TL;DR
- Sam Bankman-Fried withdrew his Rule 33 motion for a new trial, saying he does not believe Judge Lewis Kaplan would give him a fair hearing.
- He asked to withdraw the motion without prejudice, preserving the right to refile after his direct appeal and reassignment request are resolved.
- The appeal now carries greater weight as he continues challenging his conviction and 25-year sentence in the FTX fraud case in federal court.
Sam Bankman-Fried has stepped back from a courtroom fight, withdrawing his motion for a new trial while his broader appeal continues to move through federal court. The surprising part is not that he is still contesting the case, but that he has chosen to pause one of his main procedural attacks because he does not believe the current judge would give him a fair hearing. In a letter he asked to withdraw the Rule 33 motion without prejudice, preserving the option to bring it back later rather than forcing the issue now.
That move narrows the legal battle without ending it. What Bankman-Fried is doing, in practical terms, is trading a near-term retrial push for a cleaner path through appeal. He told Judge Lewis Kaplan that he would not get a fair hearing on the retrial question in front of him, and tied the withdrawal to two unresolved matters: his direct appeal and a separate request to reassign the case to a different judge.
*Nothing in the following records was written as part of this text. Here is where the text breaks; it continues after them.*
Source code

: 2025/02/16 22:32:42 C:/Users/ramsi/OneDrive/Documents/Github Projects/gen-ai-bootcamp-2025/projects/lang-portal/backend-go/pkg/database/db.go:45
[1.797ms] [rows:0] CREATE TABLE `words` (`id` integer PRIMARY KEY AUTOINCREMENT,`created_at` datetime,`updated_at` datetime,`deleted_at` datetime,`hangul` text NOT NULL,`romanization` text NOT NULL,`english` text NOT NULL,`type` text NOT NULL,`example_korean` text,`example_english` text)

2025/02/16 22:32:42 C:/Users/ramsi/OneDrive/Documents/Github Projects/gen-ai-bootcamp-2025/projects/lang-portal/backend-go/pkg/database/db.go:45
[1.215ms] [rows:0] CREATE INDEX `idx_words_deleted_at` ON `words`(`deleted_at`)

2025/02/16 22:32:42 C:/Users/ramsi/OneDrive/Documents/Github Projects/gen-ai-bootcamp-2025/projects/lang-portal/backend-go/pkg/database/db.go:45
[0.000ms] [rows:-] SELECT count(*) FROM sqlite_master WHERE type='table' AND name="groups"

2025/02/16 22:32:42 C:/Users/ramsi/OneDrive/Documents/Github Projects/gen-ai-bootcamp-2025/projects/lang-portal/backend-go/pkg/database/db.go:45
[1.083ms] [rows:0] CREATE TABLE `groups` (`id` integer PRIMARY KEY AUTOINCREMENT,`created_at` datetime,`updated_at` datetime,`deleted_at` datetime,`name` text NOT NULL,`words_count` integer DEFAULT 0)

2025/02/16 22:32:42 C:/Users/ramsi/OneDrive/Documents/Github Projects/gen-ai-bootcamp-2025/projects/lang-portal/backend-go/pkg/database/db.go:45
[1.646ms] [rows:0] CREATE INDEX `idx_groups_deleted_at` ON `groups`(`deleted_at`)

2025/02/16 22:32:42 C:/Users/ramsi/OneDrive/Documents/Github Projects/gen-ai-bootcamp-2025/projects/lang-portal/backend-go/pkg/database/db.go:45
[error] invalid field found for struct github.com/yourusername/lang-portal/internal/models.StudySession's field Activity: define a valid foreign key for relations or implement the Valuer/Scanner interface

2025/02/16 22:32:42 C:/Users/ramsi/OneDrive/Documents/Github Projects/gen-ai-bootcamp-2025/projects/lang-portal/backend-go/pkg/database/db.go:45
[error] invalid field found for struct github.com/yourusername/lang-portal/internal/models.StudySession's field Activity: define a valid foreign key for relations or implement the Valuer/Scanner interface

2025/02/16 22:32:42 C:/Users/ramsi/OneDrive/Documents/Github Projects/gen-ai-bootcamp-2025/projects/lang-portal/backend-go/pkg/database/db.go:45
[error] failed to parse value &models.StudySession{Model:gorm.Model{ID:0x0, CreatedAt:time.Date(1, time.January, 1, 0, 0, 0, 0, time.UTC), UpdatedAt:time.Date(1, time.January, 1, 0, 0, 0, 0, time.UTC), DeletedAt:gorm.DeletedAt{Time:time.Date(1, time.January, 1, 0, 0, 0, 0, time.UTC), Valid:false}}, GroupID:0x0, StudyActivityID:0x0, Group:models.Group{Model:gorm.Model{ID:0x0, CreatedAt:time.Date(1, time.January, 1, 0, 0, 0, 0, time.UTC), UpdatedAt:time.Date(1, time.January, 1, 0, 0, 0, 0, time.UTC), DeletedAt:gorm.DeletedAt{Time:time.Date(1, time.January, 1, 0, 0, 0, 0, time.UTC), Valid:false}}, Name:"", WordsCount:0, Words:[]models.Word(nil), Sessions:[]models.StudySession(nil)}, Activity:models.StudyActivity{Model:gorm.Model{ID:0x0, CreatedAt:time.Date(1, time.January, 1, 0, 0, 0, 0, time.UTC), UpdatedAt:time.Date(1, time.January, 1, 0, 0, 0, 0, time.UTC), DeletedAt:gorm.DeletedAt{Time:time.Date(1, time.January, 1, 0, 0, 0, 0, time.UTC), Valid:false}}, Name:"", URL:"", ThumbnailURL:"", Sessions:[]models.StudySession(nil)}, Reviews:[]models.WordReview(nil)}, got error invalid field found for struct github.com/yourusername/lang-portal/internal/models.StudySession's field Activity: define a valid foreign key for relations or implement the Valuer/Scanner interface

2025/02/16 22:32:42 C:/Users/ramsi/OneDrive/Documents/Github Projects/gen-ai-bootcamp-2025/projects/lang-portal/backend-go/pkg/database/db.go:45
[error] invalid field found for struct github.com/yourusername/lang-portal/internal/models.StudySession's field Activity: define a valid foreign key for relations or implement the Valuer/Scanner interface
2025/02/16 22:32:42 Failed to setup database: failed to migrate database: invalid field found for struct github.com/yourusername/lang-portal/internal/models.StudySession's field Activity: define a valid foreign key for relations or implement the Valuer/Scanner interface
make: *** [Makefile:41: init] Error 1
By withdrawing without prejudice, he keeps the retrial argument alive while avoiding an immediate ruling for now, while keeping his options fully intact.
The appeal now carries more of the weight
The filing also pulled back the curtain on how the retrial motion was prepared. A procedural fight over authorship had started to compete with the substance of the request itself, and that appears to have become part of the problem. Bankman-Fried said he conceived, researched, and drafted the motion while incarcerated in Brooklyn, while his parents, Barbara Fried and Joe Bankman, helped with edits and printing because of limited computer access. He also said attorneys involved in other parts of his case did not meaningfully shape the final filing, after scrutiny over possible ghostwriting claims.
The broader case remains a consequential fraud prosecution to emerge from cryptoās collapse cycle. Bankman-Fried is still serving a 25-year sentence after being convicted on seven counts tied to the collapse of FTX and the misuse of customer funds, and his core strategy now leans more heavily on appeal. That appeal is pending before the Second Circuit, where his team is challenging the fairness of the original trial and the evidentiary limits imposed by Kaplan. By stepping back from a retrial request for now, he is not abandoning the fight. He is reorganizing it.